Por meio da utilização mandingueira e malandra da palavra os autores Luiz Antonio Simas e Luiz Rufino constroem os ensaios sobre a elaboração da ciência encantada a partir da perspectiva que norteia a existência de Exu, sobretudo o que permeia o imaginário da divindade nas cosmovisões de África, trazido para o Brasil desde o período colonial. Os ensaios traçam elementos presentes nas encruzilhadas, no terreiro, nos tambores, no corpo forjado pelo material que compõe sua existência e traz perspectivas de como podemos imaginar formas de transpor os conhecimentos adquiridos com a prática para o mundo inventado e mantido pelo colonialismo.
A obra instaura tempos-espaços que ainda não estamos prontos para conceber sem ter a dimensão intelectual dos saberes orais e de como por meio deles um novo mundo pode ser criado, tendo em vista que para os autores o colonialismo é caracterizado por ser a morte física e simbólica através do desvio existencial, dessa forma, emergir do colonialismo seria reinventar o mundo por meio dos encantamentos. Propõe a elaboração de uma nova construção de conhecimento por meio dos cruzos, das amarrações, das culturas de síncope e das frestas.
Rufino define os cruzos como uma ferramenta de encanto dos saberes, sendo este um conjunto de conhecimentos que não passam pela experiência de morte – por meio do colonialismo – e por isso se define encantado. As amarrações são como a epistemologia das macumbas, aquela que correlaciona e efetivamente amarra os saberes presentes nas encruzilhadas, que possuem necessariamente origens diferentes do conhecimento canônico, aquele que se coloca em supremacia.
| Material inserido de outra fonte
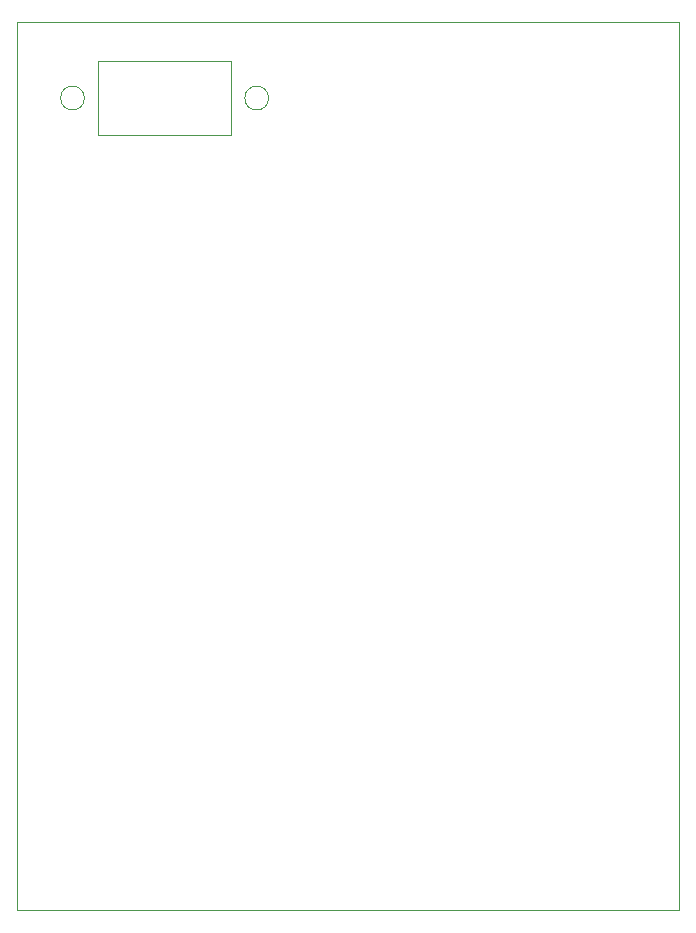
<source format=gbr>
%TF.GenerationSoftware,KiCad,Pcbnew,(6.0.1)*%
%TF.CreationDate,2022-04-06T09:12:37+03:00*%
%TF.ProjectId,shield MCU V3,73686965-6c64-4204-9d43-552056332e6b,rev?*%
%TF.SameCoordinates,Original*%
%TF.FileFunction,Profile,NP*%
%FSLAX46Y46*%
G04 Gerber Fmt 4.6, Leading zero omitted, Abs format (unit mm)*
G04 Created by KiCad (PCBNEW (6.0.1)) date 2022-04-06 09:12:37*
%MOMM*%
%LPD*%
G01*
G04 APERTURE LIST*
%TA.AperFunction,Profile*%
%ADD10C,0.100000*%
%TD*%
%TA.AperFunction,Profile*%
%ADD11C,0.120000*%
%TD*%
G04 APERTURE END LIST*
D10*
X102997000Y-65913000D02*
X159004000Y-65913000D01*
X159004000Y-65913000D02*
X159004000Y-141097000D01*
X159004000Y-141097000D02*
X102997000Y-141097000D01*
X102997000Y-141097000D02*
X102997000Y-65913000D01*
D11*
%TO.C,REF\u002A\u002A*%
X109855000Y-75488800D02*
X121132600Y-75488800D01*
X121132600Y-75488800D02*
X121132600Y-69189600D01*
X121132600Y-69189600D02*
X109855000Y-69189600D01*
X109855000Y-69189600D02*
X109855000Y-75488800D01*
X124282200Y-72339200D02*
G75*
G03*
X124282200Y-72339200I-1008351J0D01*
G01*
X108686601Y-72339200D02*
G75*
G03*
X108686601Y-72339200I-1005789J0D01*
G01*
%TD*%
M02*

</source>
O cruzamento de caminhos é um elemento muito presente nos ensaios, questionam a existência das ciências humanas para a elaboração das ciências encantadas com o intuito de incluir a experiência como uma forma poderosa de saber, visto que, o corpo que tudo dá – Exu – não dissocia palavra, corpo e pensamento, propõe a inclusão mas também a integralidade do ser, do corpo que encontra no Novo Mundo a necessidade de reinvenção da vida para poder existir. De acordo com os autores, a experiência do desterro perturba a mecânica cultural e histórica do pertencimento. Luiz Rufino e Luiz Antonio Simas propõem, de forma assertiva, a presença do terreiro como lugar de cruzamento de saberes, além da criação da compreensão cultural e identitária de cada indivíduo por meio, por exemplo, do que os autores chamam da pedagogia dos tambores, que são capazes de promover a síncope e transcender os ensinamentos da palavra.
Finalizei a leitura de Fogo no mato com o mesmo princípio do inacabamento que os autores relacionam com Exu. Sem certezas, mas ciente do processo de dilatação de uma nova percepção de mundo pois a leitura do livro, bem como as encruzilhadas que exigem metabolismo. Exu, como a boca que tudo come, regurgita de maneira diferente, modifica o que foi engolido para ser devolvido. A leitura de Fogo no mato exige ritual semelhante, pois é um livro que exige tempo para que o imaginário possa lidar com a dimensão de detalhes e saberes impressos na prática do chão do ilê trazidos para obra, mas é uma leitura necessária, urgente e transformadora.
A obra me parece urgente no contexto atual, visto que pensar em produção científica já desloca o imaginário para a academia, que é centrada por lógicas embranquecidas e patriarcais. Pensar a respeito das frestas proposta pelos autores me soa como uma possibilidade enfeitiçada de pensar um mundo que emerja do estado de terror causado pelo colonialismo, mas sem colocar o colonizador no foco da cena e sim as possibilidades de existência em um mundo que não estremeça nossos laços culturais e ancestrais. Pensar na frestas, depois da leitura, me coloca como detentora de sonhos e sujeita da elaboração deles individualmente como forma de impactar o coletivo.